India is home to a large number of fintechs offering financial services to businesses and individuals alike. While these startups are growing rapidly, particularly in the instant payment sector, none of them is yet profitable.
200 billion in sales by 2030
According to a study by consulting firm BCG published in August 2022, India has 7,460 fintechs, making it the 3rd largest fintech ecosystem worldwide. Since 2019, the number of Indian fintechs has grown by 20% a year, and there are now 23 unicorns among them, up from 8 in 2020.
According to estimates by GP Bullhound, a specialist in fundraising consultancy, Indian fintechs are set to achieve $200 billion in sales by 2030. Since January 2017, they have captured 14% of the funds raised by all fintechs, all countries combined, or $29 billion.
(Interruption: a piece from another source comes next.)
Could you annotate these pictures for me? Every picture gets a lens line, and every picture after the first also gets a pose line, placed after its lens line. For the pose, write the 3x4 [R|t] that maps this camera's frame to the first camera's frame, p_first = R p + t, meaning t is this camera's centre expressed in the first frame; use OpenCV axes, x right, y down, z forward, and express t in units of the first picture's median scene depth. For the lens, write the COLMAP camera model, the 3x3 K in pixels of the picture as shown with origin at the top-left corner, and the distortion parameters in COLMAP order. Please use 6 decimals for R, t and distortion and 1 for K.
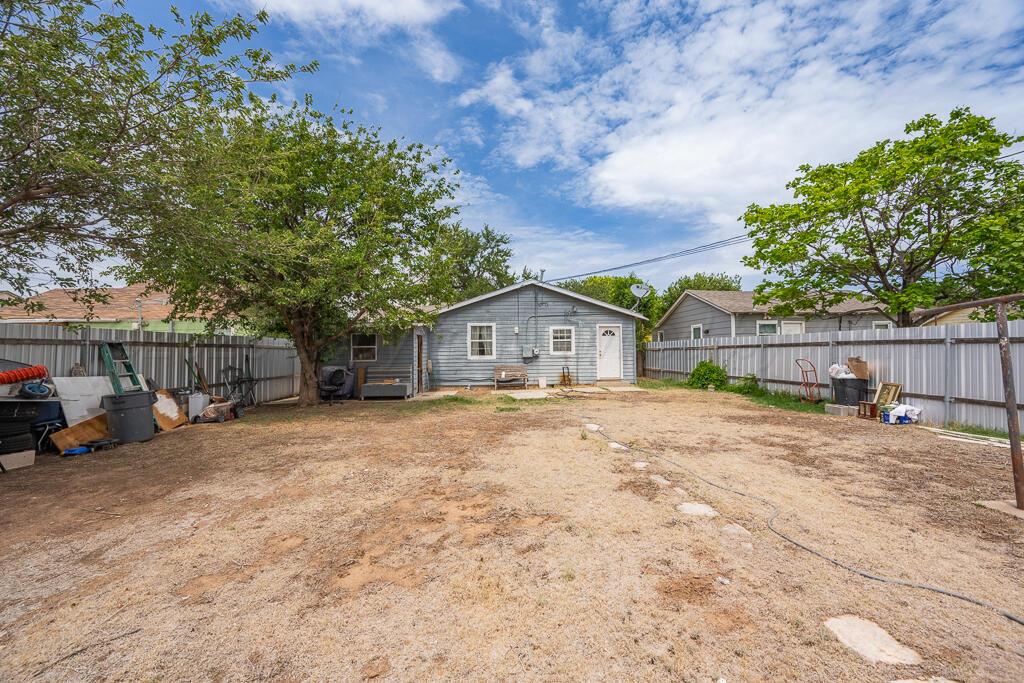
lens RADIAL K [[405.6, 0, 512.0], [0, 405.6, 341.5], [0, 0, 1]] dist [-0.000441, -0.000336]
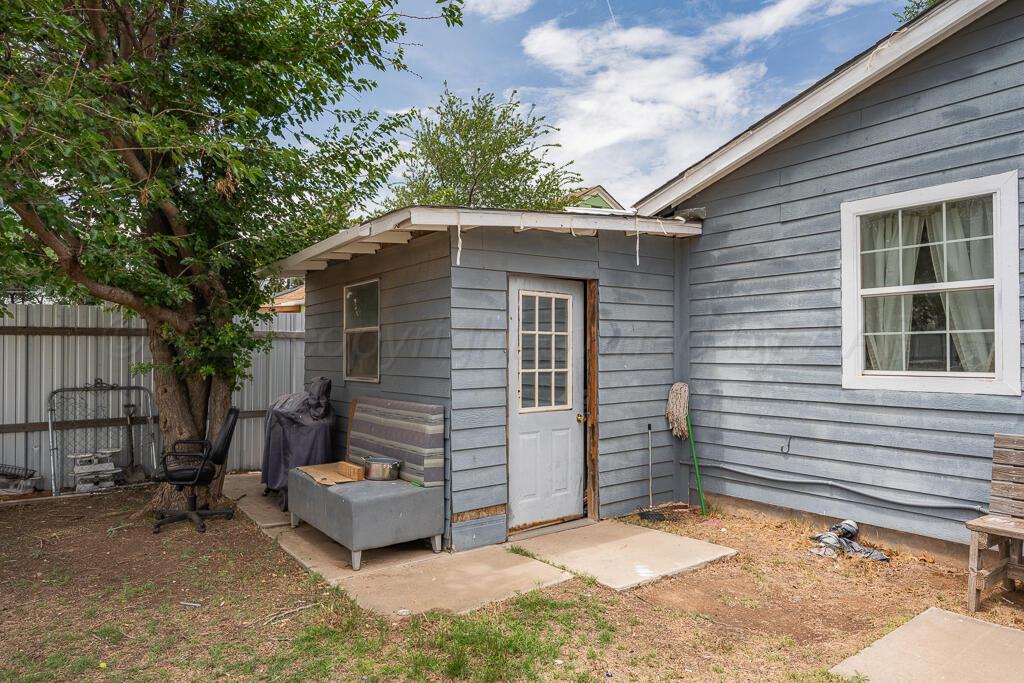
lens RADIAL K [[645.1, 0, 515.6], [0, 645.1, 344.7], [0, 0, 1]] dist [0.000515, -0.001696]
pose [[0.553740, 0.000169, -0.832690, 0.062696], [0.012548, 0.999885, 0.008548, 0.018275], [0.832595, -0.015182, 0.553674, 0.691048]]
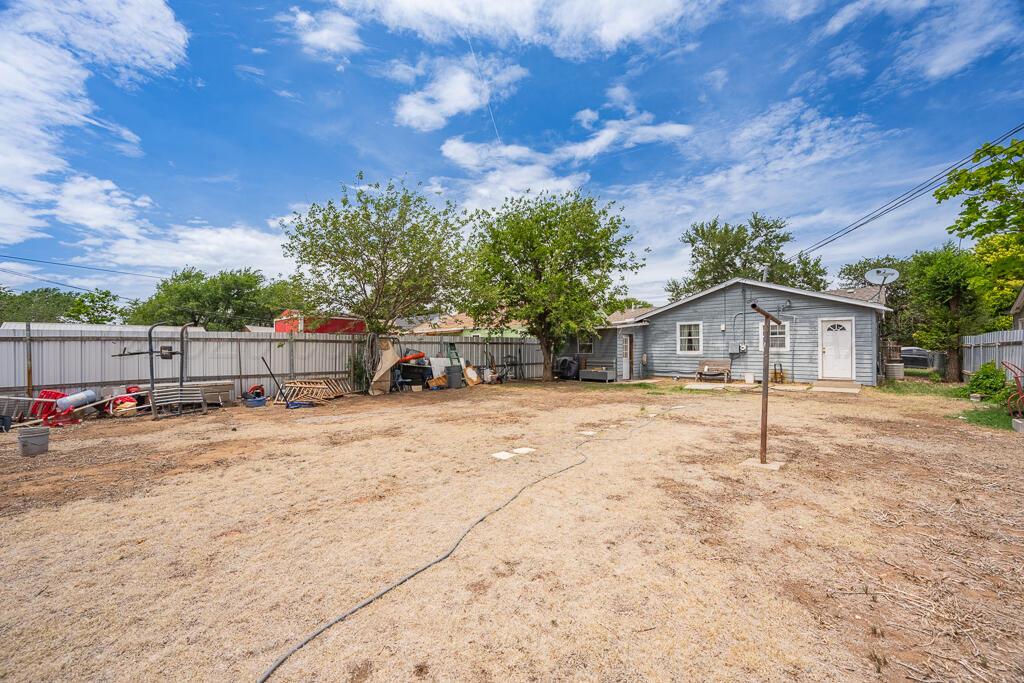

At 87%, their adoption rate is the highest in the world, well above the global average of 64%. The services offered by Indian fintechs are varied, ranging from payments and loans to personal finance management and investment platforms.
The success of fintechs specializing in instant payments
Indian fintechs are particularly dynamic in the field of instant mobile payments. Back in 2016, the launch of the UPI (for Unified Payment Interface) instant payments platform changed the game. This project, an initiative of the Central Bank of India, the National Payments Corporation of India (NPCI) and the Indian Banks Association (IBA), was designed to reduce the use of cash in favor of electronic payments.
Gradually, third-party applications were developed to link the 300 participating banks, and today they handle almost all the transactions carried out on this platform, accounting for 93% of their total value, compared with just 7% for the banks.
In India, as elsewhere, the Covid-19 pandemic has contributed to the decline in cash, helping to drive the success of UPI, which has recorded a 75% increase in transactions between 2020 and 2021. By 2026, digital payments are expected to account for 1 in 2 transactions in the country. 135 billion in transactions were recorded on the UPI platform in June, 9 times more than credit card transactions.
In all, Indian fintechs specializing in instant mobile payments, such as PhonePe and Paytm, alone account for half of the country's fintech valuation. PhonePe is the Indian fintech with the highest valuation, with $11 billion and 165 million monthly users claimed, representing a customer increase of 32% on last year. Neobanks are also on the rise, such as NiyoX, whose customer base has increased by 60% in one year, from 2.5 to 4 million.
The Indian government, which is stepping up its efforts to promote financial inclusion for millions of unbanked Indians, is counting on the network of fintechs to achieve its goals. However, the fintechs face a number of challenges: they have to cope with a decline in funding, and prove that they can achieve profitability - which none of them can at present - in order to reassure investors.